++++ Material for the task

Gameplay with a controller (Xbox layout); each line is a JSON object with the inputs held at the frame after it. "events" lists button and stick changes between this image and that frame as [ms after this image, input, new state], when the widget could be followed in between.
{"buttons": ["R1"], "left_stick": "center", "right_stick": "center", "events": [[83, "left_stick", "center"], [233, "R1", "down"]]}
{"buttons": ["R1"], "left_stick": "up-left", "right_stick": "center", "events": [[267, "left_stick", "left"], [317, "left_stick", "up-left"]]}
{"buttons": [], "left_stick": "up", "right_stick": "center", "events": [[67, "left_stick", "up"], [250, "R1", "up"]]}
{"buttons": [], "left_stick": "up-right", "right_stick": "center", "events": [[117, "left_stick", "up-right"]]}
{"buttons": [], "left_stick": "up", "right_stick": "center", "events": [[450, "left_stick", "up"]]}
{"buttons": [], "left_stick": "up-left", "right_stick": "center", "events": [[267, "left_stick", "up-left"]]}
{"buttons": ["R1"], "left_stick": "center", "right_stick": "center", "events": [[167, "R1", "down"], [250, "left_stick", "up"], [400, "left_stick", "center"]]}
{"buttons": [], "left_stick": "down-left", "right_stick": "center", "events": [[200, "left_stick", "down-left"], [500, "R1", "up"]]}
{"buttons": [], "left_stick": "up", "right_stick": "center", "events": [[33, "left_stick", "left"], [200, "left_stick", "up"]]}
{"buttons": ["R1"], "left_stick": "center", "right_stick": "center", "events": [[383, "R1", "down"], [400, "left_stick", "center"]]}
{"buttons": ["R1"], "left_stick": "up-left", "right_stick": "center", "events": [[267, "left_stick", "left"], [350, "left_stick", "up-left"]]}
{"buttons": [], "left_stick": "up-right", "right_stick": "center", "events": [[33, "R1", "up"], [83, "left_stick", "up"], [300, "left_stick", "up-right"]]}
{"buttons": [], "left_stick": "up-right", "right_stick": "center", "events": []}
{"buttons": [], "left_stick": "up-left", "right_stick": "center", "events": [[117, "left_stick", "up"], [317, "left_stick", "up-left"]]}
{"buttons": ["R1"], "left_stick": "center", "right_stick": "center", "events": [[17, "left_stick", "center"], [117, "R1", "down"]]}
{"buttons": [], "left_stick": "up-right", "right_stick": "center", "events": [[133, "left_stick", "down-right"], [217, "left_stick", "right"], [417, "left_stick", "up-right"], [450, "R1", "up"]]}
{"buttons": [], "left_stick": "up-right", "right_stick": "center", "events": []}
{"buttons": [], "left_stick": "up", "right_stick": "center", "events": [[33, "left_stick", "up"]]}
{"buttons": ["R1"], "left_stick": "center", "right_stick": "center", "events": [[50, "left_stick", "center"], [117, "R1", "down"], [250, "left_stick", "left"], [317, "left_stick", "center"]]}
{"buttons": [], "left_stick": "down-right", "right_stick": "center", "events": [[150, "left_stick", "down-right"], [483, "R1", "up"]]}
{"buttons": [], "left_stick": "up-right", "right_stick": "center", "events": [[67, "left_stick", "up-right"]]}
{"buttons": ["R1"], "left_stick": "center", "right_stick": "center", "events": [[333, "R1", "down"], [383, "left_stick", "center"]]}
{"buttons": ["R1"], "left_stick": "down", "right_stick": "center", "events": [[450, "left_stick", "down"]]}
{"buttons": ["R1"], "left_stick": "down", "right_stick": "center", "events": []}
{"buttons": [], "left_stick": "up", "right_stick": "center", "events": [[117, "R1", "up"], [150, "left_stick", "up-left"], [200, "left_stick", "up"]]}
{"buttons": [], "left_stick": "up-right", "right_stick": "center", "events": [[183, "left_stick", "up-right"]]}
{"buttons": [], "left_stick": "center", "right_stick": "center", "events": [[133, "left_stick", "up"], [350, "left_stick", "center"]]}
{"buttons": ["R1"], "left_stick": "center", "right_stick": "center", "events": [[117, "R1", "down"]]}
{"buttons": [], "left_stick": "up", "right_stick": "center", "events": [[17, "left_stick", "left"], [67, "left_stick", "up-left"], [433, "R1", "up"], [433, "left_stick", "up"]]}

++++++++

About this exercise: Write out every record shown above, word for word.

Task output:
Gameplay with a controller (Xbox layout); each line is a JSON object with the inputs held at the frame after it. "events" lists button and stick changes between this image and that frame as [ms after this image, input, new state], when the widget could be followed in between.
{"buttons": ["R1"], "left_stick": "center", "right_stick": "center", "events": [[83, "left_stick", "center"], [233, "R1", "down"]]}
{"buttons": ["R1"], "left_stick": "up-left", "right_stick": "center", "events": [[267, "left_stick", "left"], [317, "left_stick", "up-left"]]}
{"buttons": [], "left_stick": "up", "right_stick": "center", "events": [[67, "left_stick", "up"], [250, "R1", "up"]]}
{"buttons": [], "left_stick": "up-right", "right_stick": "center", "events": [[117, "left_stick", "up-right"]]}
{"buttons": [], "left_stick": "up", "right_stick": "center", "events": [[450, "left_stick", "up"]]}
{"buttons": [], "left_stick": "up-left", "right_stick": "center", "events": [[267, "left_stick", "up-left"]]}
{"buttons": ["R1"], "left_stick": "center", "right_stick": "center", "events": [[167, "R1", "down"], [250, "left_stick", "up"], [400, "left_stick", "center"]]}
{"buttons": [], "left_stick": "down-left", "right_stick": "center", "events": [[200, "left_stick", "down-left"], [500, "R1", "up"]]}
{"buttons": [], "left_stick": "up", "right_stick": "center", "events": [[33, "left_stick", "left"], [200, "left_stick", "up"]]}
{"buttons": ["R1"], "left_stick": "center", "right_stick": "center", "events": [[383, "R1", "down"], [400, "left_stick", "center"]]}
{"buttons": ["R1"], "left_stick": "up-left", "right_stick": "center", "events": [[267, "left_stick", "left"], [350, "left_stick", "up-left"]]}
{"buttons": [], "left_stick": "up-right", "right_stick": "center", "events": [[33, "R1", "up"], [83, "left_stick", "up"], [300, "left_stick", "up-right"]]}
{"buttons": [], "left_stick": "up-right", "right_stick": "center", "events": []}
{"buttons": [], "left_stick": "up-left", "right_stick": "center", "events": [[117, "left_stick", "up"], [317, "left_stick", "up-left"]]}
{"buttons": ["R1"], "left_stick": "center", "right_stick": "center", "events": [[17, "left_stick", "center"], [117, "R1", "down"]]}
{"buttons": [], "left_stick": "up-right", "right_stick": "center", "events": [[133, "left_stick", "down-right"], [217, "left_stick", "right"], [417, "left_stick", "up-right"], [450, "R1", "up"]]}
{"buttons": [], "left_stick": "up-right", "right_stick": "center", "events": []}
{"buttons": [], "left_stick": "up", "right_stick": "center", "events": [[33, "left_stick", "up"]]}
{"buttons": ["R1"], "left_stick": "center", "right_stick": "center", "events": [[50, "left_stick", "center"], [117, "R1", "down"], [250, "left_stick", "left"], [317, "left_stick", "center"]]}
{"buttons": [], "left_stick": "down-right", "right_stick": "center", "events": [[150, "left_stick", "down-right"], [483, "R1", "up"]]}
{"buttons": [], "left_stick": "up-right", "right_stick": "center", "events": [[67, "left_stick", "up-right"]]}
{"buttons": ["R1"], "left_stick": "center", "right_stick": "center", "events": [[333, "R1", "down"], [383, "left_stick", "center"]]}
{"buttons": ["R1"], "left_stick": "down", "right_stick": "center", "events": [[450, "left_stick", "down"]]}
{"buttons": ["R1"], "left_stick": "down", "right_stick": "center", "events": []}
{"buttons": [], "left_stick": "up", "right_stick": "center", "events": [[117, "R1", "up"], [150, "left_stick", "up-left"], [200, "left_stick", "up"]]}
{"buttons": [], "left_stick": "up-right", "right_stick": "center", "events": [[183, "left_stick", "up-right"]]}
{"buttons": [], "left_stick": "center", "right_stick": "center", "events": [[133, "left_stick", "up"], [350, "left_stick", "center"]]}
{"buttons": ["R1"], "left_stick": "center", "right_stick": "center", "events": [[117, "R1", "down"]]}
{"buttons": [], "left_stick": "up", "right_stick": "center", "events": [[17, "left_stick", "left"], [67, "left_stick", "up-left"], [433, "R1", "up"], [433, "left_stick", "up"]]}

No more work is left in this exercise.